Countdown is the fairest of all quizzes: every contestant has the same letters, numbers and anagram, and an equal chance to make of them what he or she can. (And, since I was a boy, I’ve been in love with the idea that a complete set of encyclopaedia is the greatest prize that can be earned by a quiz contestant. The spectacle of those gorgeous leather bound volumes arrayed at the feet of the Countdown Series Champion seemed to me how school prize-givings must be in Heaven.) It is second in my affections to Mastermind simply because it isn’t a quiz show of the question and answer type: it’s more a mixture of after dinner word game and end of term exam.

Whilst it lived, Fifteen to One was almost irreproachable, and I remember several testy arguments with my maternal grandfather, who maintained it was more rigorous than even MM. He had one good point: ‘There’s no picking your favourite subject – you have to know what you’re asked!’ But Fifteen to One failed for me with the rules of its final round, and the opportunity to nominate other players to answer a question a contestant could have taken his or herself.

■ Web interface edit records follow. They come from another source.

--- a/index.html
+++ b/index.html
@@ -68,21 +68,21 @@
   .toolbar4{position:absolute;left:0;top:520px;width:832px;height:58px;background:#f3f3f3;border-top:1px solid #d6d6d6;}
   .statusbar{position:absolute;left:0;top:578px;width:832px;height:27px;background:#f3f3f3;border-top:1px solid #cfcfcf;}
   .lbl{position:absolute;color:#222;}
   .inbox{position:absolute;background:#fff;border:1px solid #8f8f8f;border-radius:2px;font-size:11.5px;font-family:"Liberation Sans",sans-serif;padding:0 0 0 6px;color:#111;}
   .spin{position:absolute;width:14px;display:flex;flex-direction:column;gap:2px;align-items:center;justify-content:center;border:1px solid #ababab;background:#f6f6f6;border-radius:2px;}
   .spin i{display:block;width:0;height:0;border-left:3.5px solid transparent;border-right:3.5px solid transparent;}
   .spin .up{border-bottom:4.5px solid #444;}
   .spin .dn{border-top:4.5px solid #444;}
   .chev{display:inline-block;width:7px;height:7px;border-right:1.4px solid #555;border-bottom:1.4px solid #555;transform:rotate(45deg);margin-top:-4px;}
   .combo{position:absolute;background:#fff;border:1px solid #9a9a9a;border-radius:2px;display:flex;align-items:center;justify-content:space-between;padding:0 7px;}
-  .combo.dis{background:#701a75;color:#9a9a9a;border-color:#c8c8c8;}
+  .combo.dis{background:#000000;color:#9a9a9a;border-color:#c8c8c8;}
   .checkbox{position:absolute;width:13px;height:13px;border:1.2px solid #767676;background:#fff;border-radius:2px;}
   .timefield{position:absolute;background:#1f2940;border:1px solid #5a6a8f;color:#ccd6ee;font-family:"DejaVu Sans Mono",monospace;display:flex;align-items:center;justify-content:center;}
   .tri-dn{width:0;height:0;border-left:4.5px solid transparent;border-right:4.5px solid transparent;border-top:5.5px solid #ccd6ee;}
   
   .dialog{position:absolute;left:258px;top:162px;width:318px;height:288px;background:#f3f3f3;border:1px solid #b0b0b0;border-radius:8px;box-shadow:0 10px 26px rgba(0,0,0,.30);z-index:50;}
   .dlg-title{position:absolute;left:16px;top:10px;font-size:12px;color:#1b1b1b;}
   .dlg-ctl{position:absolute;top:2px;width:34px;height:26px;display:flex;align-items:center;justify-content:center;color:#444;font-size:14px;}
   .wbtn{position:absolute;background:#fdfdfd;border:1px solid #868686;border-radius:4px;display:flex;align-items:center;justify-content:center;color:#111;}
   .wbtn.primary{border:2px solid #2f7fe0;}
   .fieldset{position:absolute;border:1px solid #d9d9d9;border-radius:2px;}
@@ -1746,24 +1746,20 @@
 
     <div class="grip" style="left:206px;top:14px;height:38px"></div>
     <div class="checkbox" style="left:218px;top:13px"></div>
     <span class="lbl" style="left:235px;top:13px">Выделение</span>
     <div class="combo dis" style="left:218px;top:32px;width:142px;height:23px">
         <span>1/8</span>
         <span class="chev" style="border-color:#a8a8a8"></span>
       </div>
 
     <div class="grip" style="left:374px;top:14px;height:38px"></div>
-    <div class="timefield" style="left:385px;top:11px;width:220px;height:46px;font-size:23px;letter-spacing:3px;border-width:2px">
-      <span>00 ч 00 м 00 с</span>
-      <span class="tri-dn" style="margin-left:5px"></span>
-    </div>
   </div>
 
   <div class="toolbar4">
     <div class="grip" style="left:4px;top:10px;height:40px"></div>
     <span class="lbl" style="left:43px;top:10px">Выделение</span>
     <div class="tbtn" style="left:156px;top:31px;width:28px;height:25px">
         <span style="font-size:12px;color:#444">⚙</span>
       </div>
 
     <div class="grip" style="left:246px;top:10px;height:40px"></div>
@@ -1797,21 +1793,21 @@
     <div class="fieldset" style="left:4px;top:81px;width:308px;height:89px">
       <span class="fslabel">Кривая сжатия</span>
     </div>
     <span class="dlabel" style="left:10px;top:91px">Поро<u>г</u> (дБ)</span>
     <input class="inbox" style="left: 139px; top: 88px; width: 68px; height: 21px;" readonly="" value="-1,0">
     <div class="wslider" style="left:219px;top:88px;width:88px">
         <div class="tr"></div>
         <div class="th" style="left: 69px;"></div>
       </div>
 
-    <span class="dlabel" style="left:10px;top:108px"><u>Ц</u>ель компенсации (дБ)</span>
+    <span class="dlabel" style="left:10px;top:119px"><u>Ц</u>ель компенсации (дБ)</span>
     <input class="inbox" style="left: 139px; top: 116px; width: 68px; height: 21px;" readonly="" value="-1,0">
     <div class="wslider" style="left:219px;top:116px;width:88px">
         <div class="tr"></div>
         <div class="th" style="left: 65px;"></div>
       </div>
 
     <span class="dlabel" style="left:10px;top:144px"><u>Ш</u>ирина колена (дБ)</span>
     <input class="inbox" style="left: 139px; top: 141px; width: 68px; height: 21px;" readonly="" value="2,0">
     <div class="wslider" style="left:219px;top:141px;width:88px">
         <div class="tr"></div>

That just seemed unsporting.  

Mastermind
isn’t perfect, particularly now that the previously blinding esotericism of the specialist subjects it permits is fading. I think we should allow ourselves some intellectual snobbery in noting that, in 1994, Dr George Davidson won a series with the specialist topics ‘The coinage of England 1066-1662’; ‘The history of chemistry 1500-1870’; and ‘The life and work of (the pioneer of modern atomic theory) John Dalton’ – whilst, 11 years later, Patrick Gibson won after taking questions on the films of Quentin Tarantino, the novels of Iain M. Banks and the sitcom Father Ted.

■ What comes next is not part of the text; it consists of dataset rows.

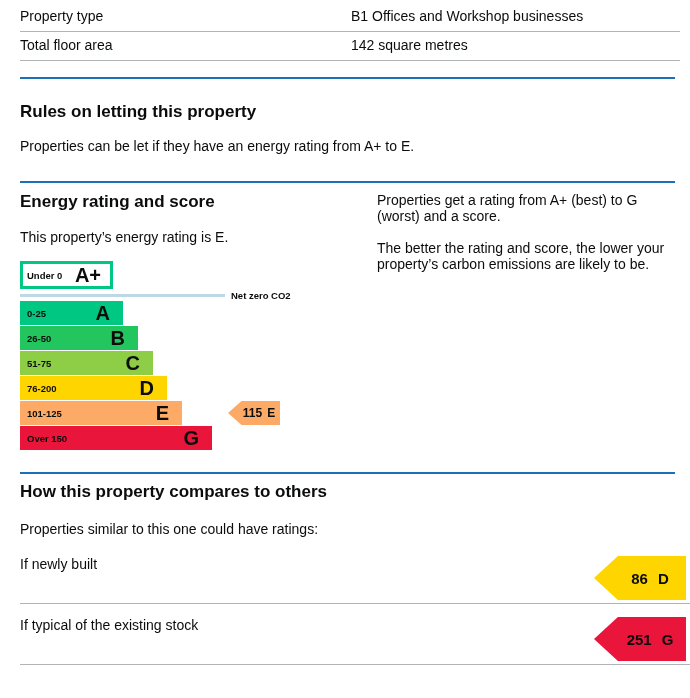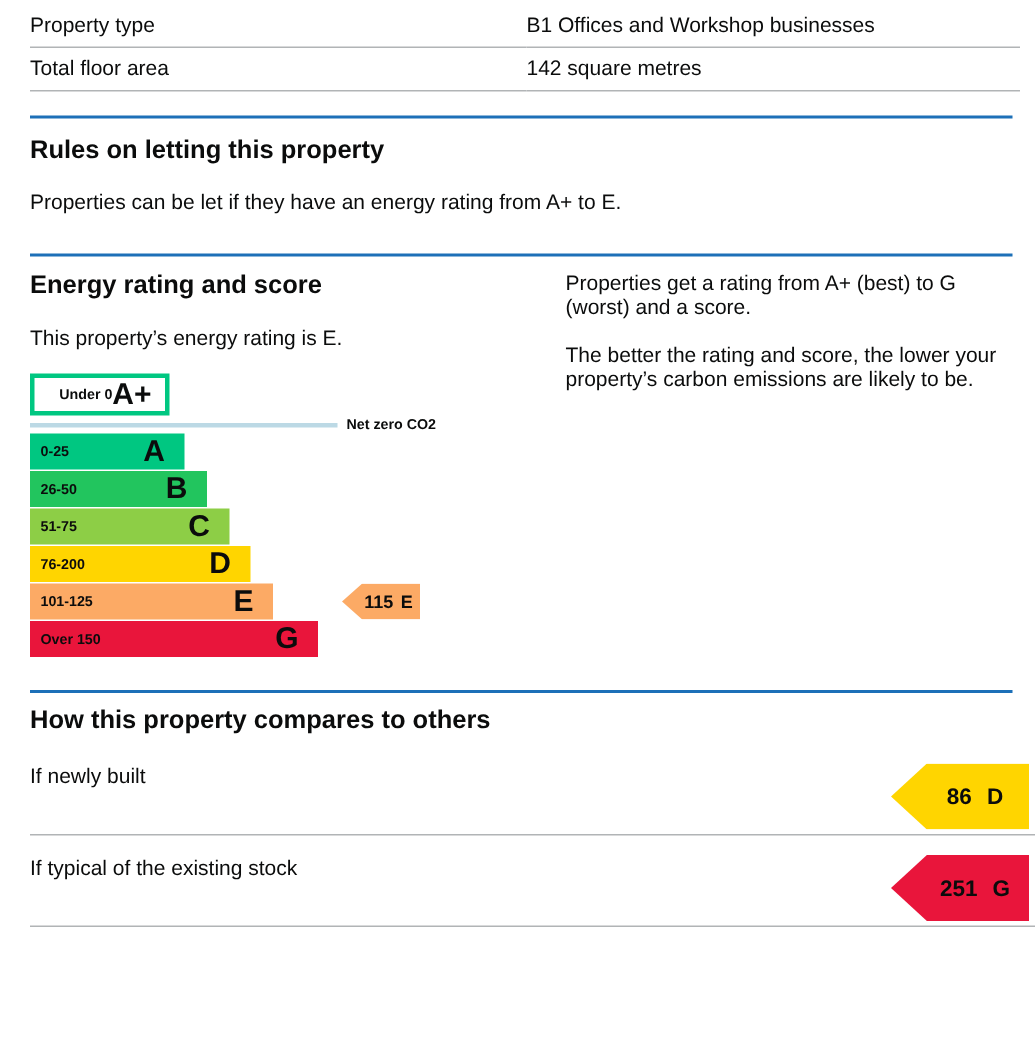--- a/index.html
+++ b/index.html
@@ -19,36 +19,36 @@
   }
   td.fact-label { width: 331px; }
 
   
   .hr-blue { border: none; height: 2px; width: 655px; background: #1d70b8; }
   .hr1 { margin-top: 16px; }
   .hr2 { margin-top: 27px; }
   .hr3 { margin-top: 21px; }
 
   h2 { font-size: 17px; font-weight: bold; line-height: 20px; }
-  .h2-rules { margin-top: 11px; }
+  .h2-rules { margin-top: 23px; }
   p.body { line-height: 16px; }
   .p-rules { margin-top: 16px; }
 
   
   .two-col { display: flex; margin-top: 9px; }
   .col-left { width: 357px; flex: 0 0 357px; }
   .col-right { flex: 1 1 auto; padding-right: 15px; }
   .col-right p.body { margin-bottom: 16px; }
   .p-current { margin-top: 17px; }
 
   
   .epc-chart { margin-top: 16px; }
   .band-aplus {
     width: 93px; height: 28px; background: #fff;
-    display: flex; align-items: center; justify-content: flex-end;
+    display: flex; align-items: center; justify-content: space-between;
     padding: 0 9px 0 4px;
   }
   .range-label { font-size: 9.5px; font-weight: bold; white-space: nowrap; }
   .band-letter { font-size: 20px; font-weight: bold; line-height: 1; }
   .netzero { display: flex; align-items: center; margin: 4px 0; height: 4px; }
   .nz-line { width: 205px; height: 3px; background: #bcd9e5; }
   .nz-label { font-size: 9.5px; font-weight: bold; margin-left: 6px; white-space: nowrap; }
   .band-row { display: flex; align-items: center; height: 24px; margin-bottom: 1px; }
   .band {
     height: 24px; display: flex; align-items: center;
@@ -164,20 +164,21 @@
 
     <div class="col-right">
       <p class="body">Properties get a rating from A+ (best) to G (worst) and a score.</p>
       <p class="body">The better the rating and score, the lower your property’s carbon emissions are likely to be.</p>
     </div>
   </div>
 
   <hr class="hr-blue hr3">
 
   <h2 class="h2-compare">How this property compares to others</h2>
+  <p class="body p-compare">Properties similar to this one could have ratings:</p>
 
   <div class="compare-rows">
     <div class="compare-row">
       <span class="compare-label">If newly built</span>
       <div class="compare-badge" style="background: rgb(255, 213, 0);">
         <span>86</span>
         <span>D</span>
       </div>
     </div>
     <div class="compare-row">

The programme is, though, as close to flawless as any test of knowledge ever devised for the television screen and Bill Wright should have been knighted for creating it. Four people, already expert on a topic, study it until they have absorbed every snatch of information they can fit into their improbably capacious brains. They enter a studio and sit in a forbidding black chair to answer questions about said subject in an ordeal supposedly inspired by Gestapo interrogation techniques. Later, they return and answer questions on any subject thought difficult enough to test them. The best person wins, and leaves without whooping. Mastermind is the quiz show’s only masterpiece.